=== GIVEN PASSAGE ===

KEW: The Colored Doll & Toy Company offered an array of dolls, from infants to toddler sized ones—like Maud Evangeline Gary’s. Advances in technology, like the use of unglazed porcelain and a range of brown tints, allowed the dolls to be more lifelike than handmade ones. They could be put into sitting positions, and stand upright. These physical features, however, made them more expensive; Mrs. Gary likely paid a lot to buy Maud the doll she believed she deserved. 

Although dolls could be expensive, the National Negro Doll Company set them ranging from $0.50 to $8.50, which made them more accessible for working-class families—the majority of the country—many of whom were one injury, illness, death, or late paycheck away from poverty. There was a lot riding on these dolls’ shoulders.  

The success of these toy companies supported Black parents’ quest to raise “race-loving men and women.” But toys didn’t have to carry the weight of Black children’s future alone. New developments in print media—the same media that heavily advertised Black dolls—also supported parents and kids on their journeys. 

KEW: Black parents knew that they had to guide their children through the tumultuous waters of their emerging double-consciousness: those primal moments when Black youth come to understand the profound contradictions of the nation’s stated principles and their realities as Black people in America. 

As W.E.B. Du Bois put it, in his book The Souls of Black Folk:

W.E.B. Du Bois: The Negro is a sort of seventh son, born with a veil, and gifted with second sight in this American world, a world which yields him no true consciousness, but only lets him see himself through the revelation of the other world. It is a peculiar sensation, this double consciousness, this sense of always looking at one’s self through the eyes of others, of measuring one’s soul by the tape of a world that looks on in amused contempt and pity. 

KEW: These moments of double consciousness could come through the erasure of black people’s existence in history books or that existence being exposed in only the most dehumanizing light. 

As Reconstruction gave way to Jim Crow, moments of double consciousness could come when children rode segregated streetcars with their families and watched as their parents were forcibly removed from their seats. They could come when their white classmates—some as young as 12—were pictured in the paper, celebrating a lynching.

WEBDB: One ever feels his two-ness; an American, a Negro; two souls, two thoughts, two unreconciled strivings; two warring ideals in one dark body, whose dogged strength alone keeps it from being torn asunder. 

KEW: Du Bois described moments like these as “shadows” sweeping across the light of young Black hearts and minds, dimming their pride in their ancestors’ heritage, and their outlook for the future. 

WEBDB: It is in the early days of rollicking boyhood that the revelation first bursts upon one, all in a day, as it were. I remember well when the shadow swept across me. I was a little thing, away up in the hills of New England… 

KEW: He remembered exchanging early 20th century versions of “calling” cards with other boys and girls so they could meet up and hang out later.

=== TASK TO CARRY OUT ===
Please answer these from the passage above on Black dolls and double consciousness:
(a) What price range did the National Negro Doll Company set for its dolls?
(b) Which book by W.E.B. Du Bois is quoted?
(c) Where was Du Bois when, as he recalls, the shadow swept across him?

=== DATASET CONTENT ===
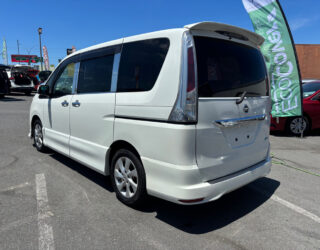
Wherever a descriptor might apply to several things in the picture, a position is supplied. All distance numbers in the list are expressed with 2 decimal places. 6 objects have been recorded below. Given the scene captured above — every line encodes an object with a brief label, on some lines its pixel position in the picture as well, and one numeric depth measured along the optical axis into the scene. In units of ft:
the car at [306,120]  23.13
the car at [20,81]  57.77
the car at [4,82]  48.60
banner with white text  19.92
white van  7.50
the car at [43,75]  69.09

=== TASK OUTPUT ===
(a) From $0.50 to $8.50.
(b) The Souls of Black Folk.
(c) Away up in the hills of New England, when he was a little thing.